What the task requires: Give back only one number: how many lines in the data below contain the word "when".

Stored items:

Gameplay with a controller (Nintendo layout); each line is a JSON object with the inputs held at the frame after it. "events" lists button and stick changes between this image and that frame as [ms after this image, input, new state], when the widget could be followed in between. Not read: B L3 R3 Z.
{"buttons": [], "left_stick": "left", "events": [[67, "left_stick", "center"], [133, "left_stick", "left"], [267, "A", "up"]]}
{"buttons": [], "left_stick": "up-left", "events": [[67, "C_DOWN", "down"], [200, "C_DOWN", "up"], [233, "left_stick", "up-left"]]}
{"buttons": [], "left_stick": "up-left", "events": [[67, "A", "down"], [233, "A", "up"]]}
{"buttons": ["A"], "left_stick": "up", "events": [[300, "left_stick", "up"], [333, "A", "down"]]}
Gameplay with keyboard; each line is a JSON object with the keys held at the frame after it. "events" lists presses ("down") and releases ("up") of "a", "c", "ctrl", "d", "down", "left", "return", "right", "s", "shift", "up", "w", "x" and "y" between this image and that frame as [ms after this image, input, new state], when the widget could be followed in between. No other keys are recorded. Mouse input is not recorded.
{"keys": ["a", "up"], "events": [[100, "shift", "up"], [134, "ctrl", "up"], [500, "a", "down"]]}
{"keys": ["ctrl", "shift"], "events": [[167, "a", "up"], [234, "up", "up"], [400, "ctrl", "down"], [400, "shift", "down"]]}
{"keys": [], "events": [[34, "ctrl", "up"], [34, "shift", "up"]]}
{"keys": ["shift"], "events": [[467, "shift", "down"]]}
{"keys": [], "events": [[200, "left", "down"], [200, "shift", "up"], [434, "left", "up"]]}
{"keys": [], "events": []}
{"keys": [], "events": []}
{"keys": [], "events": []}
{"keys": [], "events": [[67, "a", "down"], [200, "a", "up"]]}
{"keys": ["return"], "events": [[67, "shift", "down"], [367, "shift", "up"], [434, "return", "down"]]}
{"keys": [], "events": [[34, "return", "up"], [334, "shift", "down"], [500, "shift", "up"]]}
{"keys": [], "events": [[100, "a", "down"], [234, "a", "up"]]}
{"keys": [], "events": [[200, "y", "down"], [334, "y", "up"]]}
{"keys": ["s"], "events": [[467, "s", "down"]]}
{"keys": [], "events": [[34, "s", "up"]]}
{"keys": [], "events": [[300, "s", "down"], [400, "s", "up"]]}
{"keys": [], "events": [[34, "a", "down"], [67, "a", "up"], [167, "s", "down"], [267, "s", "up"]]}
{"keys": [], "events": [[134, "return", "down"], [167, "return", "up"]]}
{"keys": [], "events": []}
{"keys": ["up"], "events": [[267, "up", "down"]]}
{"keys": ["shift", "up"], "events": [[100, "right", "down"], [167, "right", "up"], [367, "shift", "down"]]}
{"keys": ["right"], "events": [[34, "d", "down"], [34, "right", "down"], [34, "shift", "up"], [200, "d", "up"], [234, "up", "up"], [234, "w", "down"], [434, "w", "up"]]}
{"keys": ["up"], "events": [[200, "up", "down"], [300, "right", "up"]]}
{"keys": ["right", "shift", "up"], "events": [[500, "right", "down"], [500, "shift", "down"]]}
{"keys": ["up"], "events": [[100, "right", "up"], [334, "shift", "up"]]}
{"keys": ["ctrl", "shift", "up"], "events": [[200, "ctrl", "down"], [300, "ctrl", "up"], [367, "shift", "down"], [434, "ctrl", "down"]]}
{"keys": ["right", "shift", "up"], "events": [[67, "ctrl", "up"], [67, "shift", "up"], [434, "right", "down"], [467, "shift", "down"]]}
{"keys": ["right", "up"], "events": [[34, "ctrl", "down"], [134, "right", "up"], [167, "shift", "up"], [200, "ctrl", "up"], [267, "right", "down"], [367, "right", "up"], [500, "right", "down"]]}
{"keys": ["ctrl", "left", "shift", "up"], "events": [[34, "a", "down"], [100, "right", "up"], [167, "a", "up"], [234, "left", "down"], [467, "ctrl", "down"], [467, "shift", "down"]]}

Written solution: 2